En la tercera noche del festival, la Armida de Dvorák igualó los méritos musicales de Lalla-Roukh, aunque no sus encantos teatrales. La conocida historia del cruzado que cae bajo el poder de una hechicera sarracena (más simpática aquí que en la narración habitual) ofrece un amplio espacio para el colorido; sin embargo, la producción de Hartmut Schörghofer volvió una vez más a sumergirnos en una atmósfera apagada, con un decorado a base de espejos y proyecciones que conspiraban con la tenue iluminación para desdibujar la acción y hacer a menudo que los cantantes fueran difíciles de localizar en el escenario. Última ópera compuesta por Dvorák, Armida presenta, a pesar de sus muchas bellezas, una construcción demasiado tosca para que se la pueda considerar un éxito total; así y todo, el director de orquesta checo Norbert Baxa extrajo lo mejor de la partitura, y el trío protagonista se mostró tan sólido como convincente: el tenor austro-australiano Gerard Schneider como el fallido héroe Rinald (impresionantemente elegante y entregado, a pesar de ciertos apuros vocales) y el barítono ucraniano Stanislav Kuflyuk como el villano Ismen (de poderosa voz e impactante presencia: todo un hallazgo).

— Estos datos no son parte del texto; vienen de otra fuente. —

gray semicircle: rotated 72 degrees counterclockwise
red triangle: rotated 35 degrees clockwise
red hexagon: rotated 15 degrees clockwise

Por su parte, la soprano irlandesa Jennifer Davis brindó una Armida realmente espléndida, de voz amplia, glamurosa y afilada y un exquisito dominio del fraseo. De tener que quedarme con una sola actuación en el festival, sería con la suya.
La programación diurna ofreció obras de menor envergadura en salas más pequeñas. En su estreno mundial, The Master, la adaptación de Alberto Caruso de la novela de Colm Tóibín sobre Henry James, resultó, con sus dos horas sin pausa, demasiado larga, poniendo en evidencia la inexperiencia de Tóibín como libretista: demasiadas palabras y demasiados personajes para que el talentoso Caruso pudiera manejarlos con eficacia (aun así, no dejé de admirar el incansable pianismo del compositor). Al día siguiente, el festival resucitó The Spectre Knight, la encantadoramente tonta opereta de Alfred Cellier de 1878, en una puesta en escena encantadoramente tonta que me hizo sonreír repetidamente. Como también lo hacen, mientras escribo, los recuerdos de mis cinco días en el festival: con sus más y sus menos, Wexford es siempre un lugar en el que me siento plenamente feliz.